Berhati-hatilah mengatakan istrinya jahat karena memisahkan Anda dengan suaminya dengan segala cara. Boleh juga, lho, sesekali Anda berpikir, bagaimana perasaan Anda kalau Anda berada dalam posisinya? Masa, sih, Anda pulang kampung, lalu ada perempuan lain yang datang untu menggantikan Anda di rumah Anda sendiri?
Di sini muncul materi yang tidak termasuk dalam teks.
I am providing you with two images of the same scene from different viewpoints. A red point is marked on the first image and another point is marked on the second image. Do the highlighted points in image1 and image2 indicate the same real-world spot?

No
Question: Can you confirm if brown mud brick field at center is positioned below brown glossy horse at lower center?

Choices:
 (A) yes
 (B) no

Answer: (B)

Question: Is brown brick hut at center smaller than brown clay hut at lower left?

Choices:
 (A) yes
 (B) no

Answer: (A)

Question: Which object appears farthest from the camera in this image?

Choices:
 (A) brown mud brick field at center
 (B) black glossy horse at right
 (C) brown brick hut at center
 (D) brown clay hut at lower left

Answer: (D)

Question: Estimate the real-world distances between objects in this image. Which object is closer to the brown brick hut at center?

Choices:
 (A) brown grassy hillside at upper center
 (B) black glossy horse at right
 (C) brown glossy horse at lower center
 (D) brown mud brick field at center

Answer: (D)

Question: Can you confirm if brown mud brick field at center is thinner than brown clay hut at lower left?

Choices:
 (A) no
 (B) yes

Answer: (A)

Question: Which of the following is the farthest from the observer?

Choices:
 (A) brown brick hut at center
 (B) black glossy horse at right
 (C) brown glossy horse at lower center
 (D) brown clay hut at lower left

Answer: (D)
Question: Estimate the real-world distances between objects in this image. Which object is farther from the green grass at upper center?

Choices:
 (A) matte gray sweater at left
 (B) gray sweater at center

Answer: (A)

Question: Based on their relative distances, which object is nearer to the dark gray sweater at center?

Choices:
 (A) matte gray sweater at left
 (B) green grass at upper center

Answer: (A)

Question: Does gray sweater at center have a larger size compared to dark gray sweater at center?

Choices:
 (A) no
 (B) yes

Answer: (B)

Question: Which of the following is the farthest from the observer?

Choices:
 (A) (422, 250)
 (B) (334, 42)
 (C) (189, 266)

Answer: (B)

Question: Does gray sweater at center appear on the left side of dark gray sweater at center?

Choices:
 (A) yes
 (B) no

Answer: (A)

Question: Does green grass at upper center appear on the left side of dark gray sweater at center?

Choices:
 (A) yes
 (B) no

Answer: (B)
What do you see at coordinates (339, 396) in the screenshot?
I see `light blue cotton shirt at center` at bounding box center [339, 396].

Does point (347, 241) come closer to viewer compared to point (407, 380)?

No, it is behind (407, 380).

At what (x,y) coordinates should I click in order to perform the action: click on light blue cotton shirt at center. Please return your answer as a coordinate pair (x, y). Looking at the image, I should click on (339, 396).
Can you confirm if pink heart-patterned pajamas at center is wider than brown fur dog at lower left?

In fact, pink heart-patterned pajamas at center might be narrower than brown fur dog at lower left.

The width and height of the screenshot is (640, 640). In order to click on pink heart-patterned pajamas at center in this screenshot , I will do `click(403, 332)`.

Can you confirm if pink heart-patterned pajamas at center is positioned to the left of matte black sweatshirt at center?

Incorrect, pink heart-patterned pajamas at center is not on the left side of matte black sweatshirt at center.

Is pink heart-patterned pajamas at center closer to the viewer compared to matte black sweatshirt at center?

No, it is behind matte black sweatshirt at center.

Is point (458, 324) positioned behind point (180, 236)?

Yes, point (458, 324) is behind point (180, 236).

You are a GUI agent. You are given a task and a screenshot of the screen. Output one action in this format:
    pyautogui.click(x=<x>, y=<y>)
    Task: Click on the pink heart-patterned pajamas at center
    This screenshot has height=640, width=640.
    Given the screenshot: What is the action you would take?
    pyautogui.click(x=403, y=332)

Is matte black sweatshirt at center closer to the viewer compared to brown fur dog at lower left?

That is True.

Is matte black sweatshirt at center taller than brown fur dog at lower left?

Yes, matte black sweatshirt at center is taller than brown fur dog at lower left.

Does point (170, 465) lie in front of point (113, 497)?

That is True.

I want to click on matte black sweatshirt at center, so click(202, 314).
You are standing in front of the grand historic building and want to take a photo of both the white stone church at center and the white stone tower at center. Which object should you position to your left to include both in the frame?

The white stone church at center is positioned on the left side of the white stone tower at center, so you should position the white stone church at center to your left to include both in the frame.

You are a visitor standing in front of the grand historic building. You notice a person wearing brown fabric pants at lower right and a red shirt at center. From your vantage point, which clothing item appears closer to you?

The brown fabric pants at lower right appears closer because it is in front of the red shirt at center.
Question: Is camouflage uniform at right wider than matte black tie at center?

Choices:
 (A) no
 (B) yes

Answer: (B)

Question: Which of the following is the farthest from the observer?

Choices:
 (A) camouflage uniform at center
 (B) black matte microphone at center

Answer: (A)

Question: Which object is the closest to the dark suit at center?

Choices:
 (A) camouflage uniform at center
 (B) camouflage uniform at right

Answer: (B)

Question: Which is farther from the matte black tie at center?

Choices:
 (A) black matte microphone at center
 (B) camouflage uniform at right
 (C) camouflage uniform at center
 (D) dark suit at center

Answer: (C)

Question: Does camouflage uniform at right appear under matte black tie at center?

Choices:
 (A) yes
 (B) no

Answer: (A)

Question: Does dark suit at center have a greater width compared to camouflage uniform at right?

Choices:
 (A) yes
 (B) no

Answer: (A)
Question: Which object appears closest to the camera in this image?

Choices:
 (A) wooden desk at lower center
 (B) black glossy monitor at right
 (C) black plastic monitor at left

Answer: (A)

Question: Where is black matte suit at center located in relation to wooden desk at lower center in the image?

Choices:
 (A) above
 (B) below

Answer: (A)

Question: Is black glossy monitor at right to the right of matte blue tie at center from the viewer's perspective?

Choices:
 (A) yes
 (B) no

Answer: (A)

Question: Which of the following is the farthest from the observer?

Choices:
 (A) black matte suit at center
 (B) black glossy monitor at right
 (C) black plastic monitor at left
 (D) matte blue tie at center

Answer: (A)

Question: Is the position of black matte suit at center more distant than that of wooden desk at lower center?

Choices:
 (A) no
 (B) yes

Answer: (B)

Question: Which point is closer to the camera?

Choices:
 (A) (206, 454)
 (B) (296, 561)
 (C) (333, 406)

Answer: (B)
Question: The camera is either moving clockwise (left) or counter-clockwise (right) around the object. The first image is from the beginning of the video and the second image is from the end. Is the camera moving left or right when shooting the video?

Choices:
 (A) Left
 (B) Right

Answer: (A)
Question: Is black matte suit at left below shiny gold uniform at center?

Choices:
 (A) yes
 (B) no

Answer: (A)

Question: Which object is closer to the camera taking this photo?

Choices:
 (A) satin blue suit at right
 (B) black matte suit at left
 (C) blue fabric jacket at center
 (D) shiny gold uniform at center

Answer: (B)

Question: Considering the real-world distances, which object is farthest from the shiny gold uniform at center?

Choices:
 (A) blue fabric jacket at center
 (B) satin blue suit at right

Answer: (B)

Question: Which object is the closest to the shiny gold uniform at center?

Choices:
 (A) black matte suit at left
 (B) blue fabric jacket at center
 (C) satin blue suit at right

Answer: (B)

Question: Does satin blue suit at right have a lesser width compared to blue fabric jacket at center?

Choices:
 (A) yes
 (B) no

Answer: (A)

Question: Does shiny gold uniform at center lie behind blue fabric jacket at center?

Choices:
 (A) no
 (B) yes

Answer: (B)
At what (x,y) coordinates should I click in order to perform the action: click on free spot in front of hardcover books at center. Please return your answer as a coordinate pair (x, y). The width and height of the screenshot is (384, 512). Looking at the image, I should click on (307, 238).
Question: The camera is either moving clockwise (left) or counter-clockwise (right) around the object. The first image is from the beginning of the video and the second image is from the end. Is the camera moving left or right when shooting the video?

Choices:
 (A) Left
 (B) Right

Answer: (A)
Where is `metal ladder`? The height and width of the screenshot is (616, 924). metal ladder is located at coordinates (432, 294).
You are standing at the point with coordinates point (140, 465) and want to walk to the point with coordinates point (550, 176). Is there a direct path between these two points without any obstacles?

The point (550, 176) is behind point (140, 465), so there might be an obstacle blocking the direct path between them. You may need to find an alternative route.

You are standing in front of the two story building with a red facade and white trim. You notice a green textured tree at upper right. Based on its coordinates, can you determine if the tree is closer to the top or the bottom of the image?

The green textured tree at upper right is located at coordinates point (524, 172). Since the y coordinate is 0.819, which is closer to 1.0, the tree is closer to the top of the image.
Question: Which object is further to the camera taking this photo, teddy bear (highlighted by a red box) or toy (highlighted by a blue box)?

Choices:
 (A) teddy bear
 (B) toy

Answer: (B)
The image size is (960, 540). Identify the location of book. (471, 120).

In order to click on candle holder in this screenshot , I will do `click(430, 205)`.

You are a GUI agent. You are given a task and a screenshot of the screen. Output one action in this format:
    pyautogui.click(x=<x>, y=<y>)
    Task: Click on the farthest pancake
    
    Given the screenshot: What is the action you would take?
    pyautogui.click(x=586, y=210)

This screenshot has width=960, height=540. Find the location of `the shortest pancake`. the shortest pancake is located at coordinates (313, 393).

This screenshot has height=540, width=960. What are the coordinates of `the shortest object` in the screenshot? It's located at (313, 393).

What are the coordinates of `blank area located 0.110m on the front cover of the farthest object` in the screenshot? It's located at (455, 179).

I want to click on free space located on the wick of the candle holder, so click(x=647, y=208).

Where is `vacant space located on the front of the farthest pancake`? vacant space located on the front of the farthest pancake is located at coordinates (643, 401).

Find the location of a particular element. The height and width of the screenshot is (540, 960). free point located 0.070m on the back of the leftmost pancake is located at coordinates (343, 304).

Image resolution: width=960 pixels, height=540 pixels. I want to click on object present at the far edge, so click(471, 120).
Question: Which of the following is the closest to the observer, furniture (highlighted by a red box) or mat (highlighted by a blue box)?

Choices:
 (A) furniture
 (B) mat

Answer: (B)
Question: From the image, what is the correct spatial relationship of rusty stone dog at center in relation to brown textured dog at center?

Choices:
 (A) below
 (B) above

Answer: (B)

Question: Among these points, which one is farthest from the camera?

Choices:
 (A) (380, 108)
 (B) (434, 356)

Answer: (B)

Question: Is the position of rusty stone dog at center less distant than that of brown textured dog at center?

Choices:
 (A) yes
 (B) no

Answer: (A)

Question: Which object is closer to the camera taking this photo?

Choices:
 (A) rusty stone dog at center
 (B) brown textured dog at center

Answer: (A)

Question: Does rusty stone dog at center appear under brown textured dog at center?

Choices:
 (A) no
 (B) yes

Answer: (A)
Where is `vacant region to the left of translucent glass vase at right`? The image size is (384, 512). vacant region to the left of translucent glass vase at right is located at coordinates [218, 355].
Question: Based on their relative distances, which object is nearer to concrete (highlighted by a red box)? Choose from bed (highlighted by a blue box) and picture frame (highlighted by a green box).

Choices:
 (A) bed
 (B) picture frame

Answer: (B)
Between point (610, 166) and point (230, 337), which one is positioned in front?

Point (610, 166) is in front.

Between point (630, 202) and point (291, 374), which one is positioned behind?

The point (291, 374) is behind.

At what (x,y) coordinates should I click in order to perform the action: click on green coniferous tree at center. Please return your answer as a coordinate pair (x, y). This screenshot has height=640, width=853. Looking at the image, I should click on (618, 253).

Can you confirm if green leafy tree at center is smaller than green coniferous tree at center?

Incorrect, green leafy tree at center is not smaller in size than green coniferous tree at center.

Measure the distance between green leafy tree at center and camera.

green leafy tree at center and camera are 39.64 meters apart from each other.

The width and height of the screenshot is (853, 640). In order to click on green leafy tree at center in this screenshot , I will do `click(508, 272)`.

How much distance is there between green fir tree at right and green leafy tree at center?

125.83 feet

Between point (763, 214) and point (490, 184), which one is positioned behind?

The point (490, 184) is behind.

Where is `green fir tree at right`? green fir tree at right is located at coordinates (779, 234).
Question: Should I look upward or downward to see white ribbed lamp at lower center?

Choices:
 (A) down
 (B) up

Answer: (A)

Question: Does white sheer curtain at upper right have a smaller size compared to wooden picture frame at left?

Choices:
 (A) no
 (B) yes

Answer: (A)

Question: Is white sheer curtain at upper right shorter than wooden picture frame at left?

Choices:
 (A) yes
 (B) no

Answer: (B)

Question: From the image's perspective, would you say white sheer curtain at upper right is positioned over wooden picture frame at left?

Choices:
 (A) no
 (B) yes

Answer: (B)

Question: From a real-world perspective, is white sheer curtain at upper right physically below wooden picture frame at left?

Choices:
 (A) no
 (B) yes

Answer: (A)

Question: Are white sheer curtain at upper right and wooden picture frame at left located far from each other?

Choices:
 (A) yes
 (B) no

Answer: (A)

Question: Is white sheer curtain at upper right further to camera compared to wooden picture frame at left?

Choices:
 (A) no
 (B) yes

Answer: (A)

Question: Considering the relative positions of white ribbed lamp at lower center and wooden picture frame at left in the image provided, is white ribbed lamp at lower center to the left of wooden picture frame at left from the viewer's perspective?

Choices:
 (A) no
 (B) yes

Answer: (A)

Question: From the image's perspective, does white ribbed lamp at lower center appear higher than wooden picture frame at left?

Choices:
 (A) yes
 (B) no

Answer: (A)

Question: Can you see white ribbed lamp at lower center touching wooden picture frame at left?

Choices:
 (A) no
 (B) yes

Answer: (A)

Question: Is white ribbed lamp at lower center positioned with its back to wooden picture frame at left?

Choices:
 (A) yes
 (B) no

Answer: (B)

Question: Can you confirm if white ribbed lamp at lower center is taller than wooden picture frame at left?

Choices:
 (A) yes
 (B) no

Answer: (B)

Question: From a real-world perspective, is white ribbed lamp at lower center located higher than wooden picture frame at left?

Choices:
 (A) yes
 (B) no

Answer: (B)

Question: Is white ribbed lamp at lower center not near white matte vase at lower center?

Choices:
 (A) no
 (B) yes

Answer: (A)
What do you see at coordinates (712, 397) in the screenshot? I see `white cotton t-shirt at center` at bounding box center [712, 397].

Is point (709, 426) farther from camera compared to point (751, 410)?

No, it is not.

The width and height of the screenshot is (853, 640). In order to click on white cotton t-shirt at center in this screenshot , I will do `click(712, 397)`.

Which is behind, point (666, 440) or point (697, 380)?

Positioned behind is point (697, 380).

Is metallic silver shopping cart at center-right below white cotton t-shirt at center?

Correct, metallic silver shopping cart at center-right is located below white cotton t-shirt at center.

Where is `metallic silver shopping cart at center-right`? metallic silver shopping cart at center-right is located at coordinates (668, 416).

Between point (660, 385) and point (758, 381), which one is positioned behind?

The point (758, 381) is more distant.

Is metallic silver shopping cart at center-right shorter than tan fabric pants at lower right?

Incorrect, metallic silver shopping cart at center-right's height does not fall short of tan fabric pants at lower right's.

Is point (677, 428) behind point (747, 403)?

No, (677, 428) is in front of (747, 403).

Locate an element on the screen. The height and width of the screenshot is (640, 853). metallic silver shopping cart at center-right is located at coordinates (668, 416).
Menyakitkan, bukan?
Maka saran saya, tutup buku saja, deh, Bu X. Tekadkan untuk memulai hidup baru, kali ini dengan tekad untuk mandiri. Lakukan apa saja yang halal agar bisa hidup berdua dengan anak semata wayang Anda. Jadikan affair dengan "Bapak Pejabat" tadi sebagai sebuah peringatan agar tidak menjalin hubungan dengan pria beristri. Jangan sekali-sekali mau kawin siri karena hukum di Indonesia kurang memberi kekuatan ke Si Istri pada perkawinan sejenis ini. Ayo, Bu, yang kuat, ya? Lebih baik hidup bermartabat daripada punya harta tetapi tanpa status sosial yang jelas, bukan? Salam sayang.